4. If the pillage be accorded, the town hall is not to be touched.
5. The prince shall have half the plunder.
6. The nobles, canons, and those who have escaped from the city shall be allowed the first bid for their articles when offered for sale.
7. No fixtures shall be removed by the soldiery.
8. After the capture of the town, the custody of the gates and ramparts shall be confided to those whom the prince-bishop shall appoint.
9. The city taken, and its pillage permitted, the soldiers shall be allowed eight days for distribution and sale of the plunder. The soldiers shall receive their pay with punctuality.
10. The heads of the revolt shall, as far as possible, be taken alive and delivered up to the bishop for a recompense.[157]
The Anabaptists were not afraid at these preparations; they made ready vigorously for the defence of the New Zion. As a preliminary, a body of five hundred burnt the convent of St. Maurice, outside the city gates, and levelled all the houses of the suburbs, which obscured the view, and might serve as cover for the besiegers.
On the 26th February Matthisson preached in the afternoon to a congregation summoned by the discharge of a culverin. At the end of the sermon he assumed an inspired air, and announced that he had an important revelation to communicate. Having arrested the attention of his hearers, he said in a solemn tone, "The Father requires the purification of the New Jerusalem and of His temple; for our republic, which has begun so prosperously, cannot grow and endure if a prey to the confusion produced by the presence of impious sects. My advice is that we kill without further delay the Lutherans, the Papists, and all those who have not the right faith, that there may remain in Zion but one body, one society, which is truly Christian, and which can offer to the Father a pure and well-pleasing worship. There is but one way of preserving the faithful from the contagion of the impious, and that is to sweep them off the face of the earth. Nothing is easier than the execution of this scheme. We form the majority in a strong city, abundantly supplied with all necessaries; there is nothing to fear from within or from without."[158]

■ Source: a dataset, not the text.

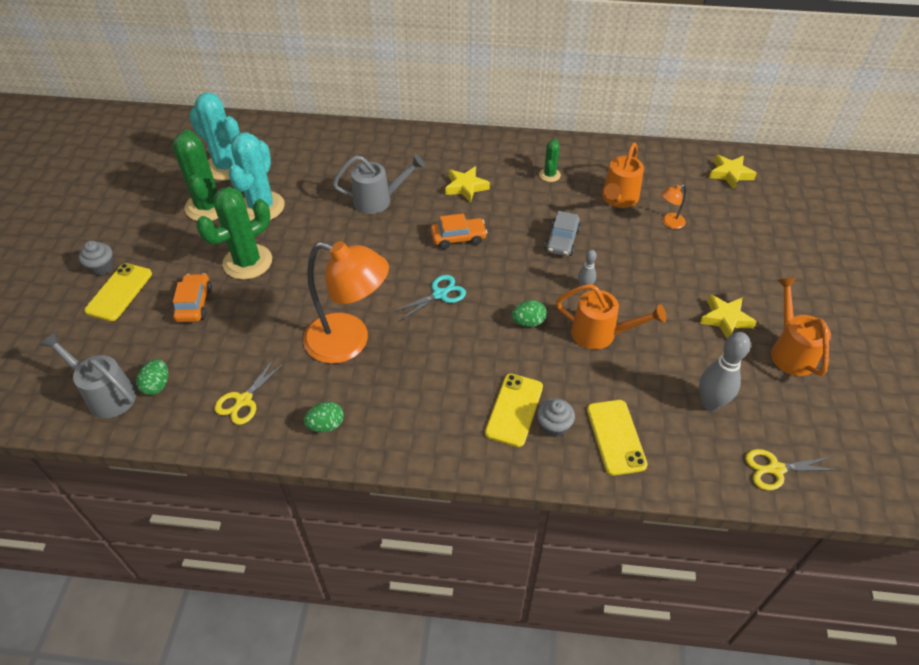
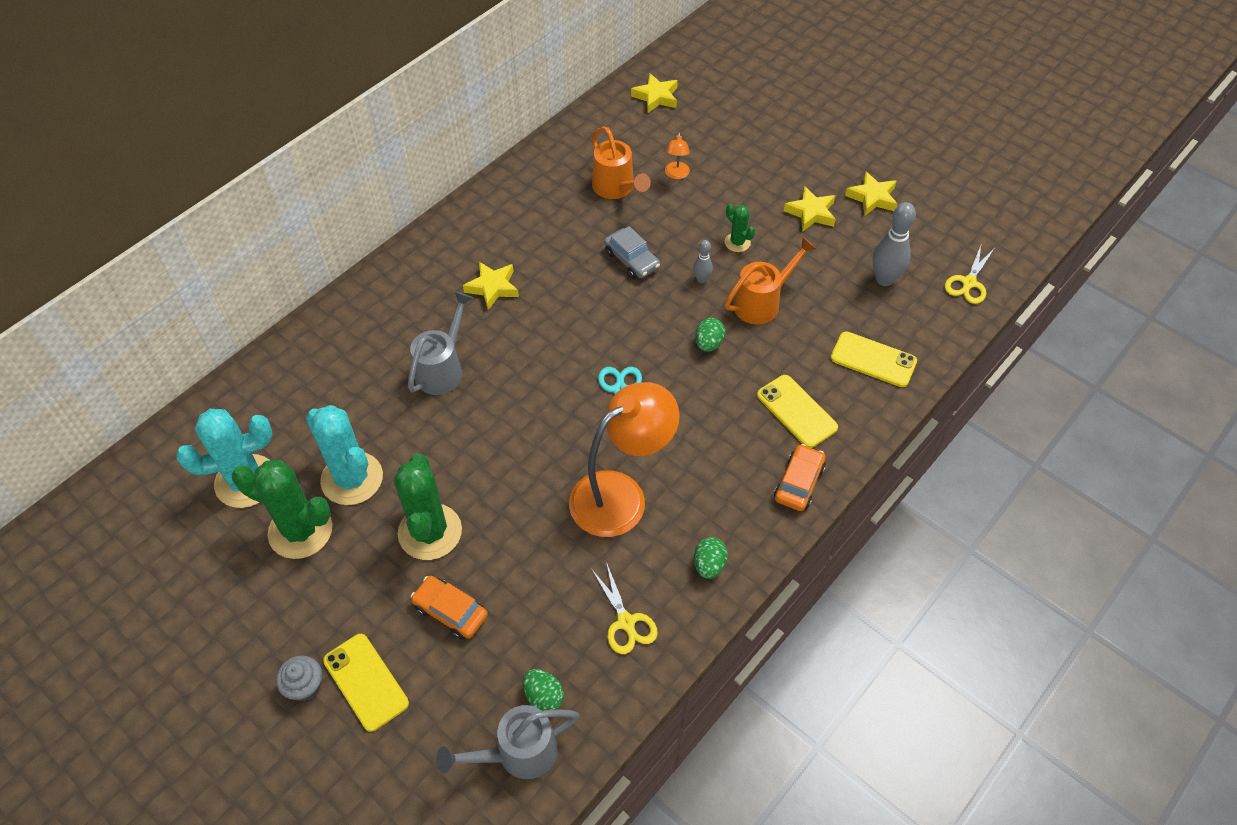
camera: 55 degrees left, 5 degrees up
orange car [431,213,487,249] -> orange car moved to [774,444,826,511]
grey cupcake [537,398,575,437] -> none
green cactus [539,139,561,182] -> green cactus moved to [725,204,755,252]
orange watering can [771,277,831,376] -> yellow star [845,172,897,216]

This suggestion would have been carried into immediate execution by the frenzied sectarians, had it not been for the intervention of Knipperdolling, who, fearing that a general massacre of Lutherans and Catholics would combine the forces of the Smalkald union and of the Imperialists against the city, urgently insisted on milder measures. "Let us be content," said he, "with driving, to-morrow, out of the city those miserable creatures who refuse the sign of the New Covenant; thus shall we thoroughly purge the floor of the Lord, and nothing that is impure will remain in the New Jerusalem."[159]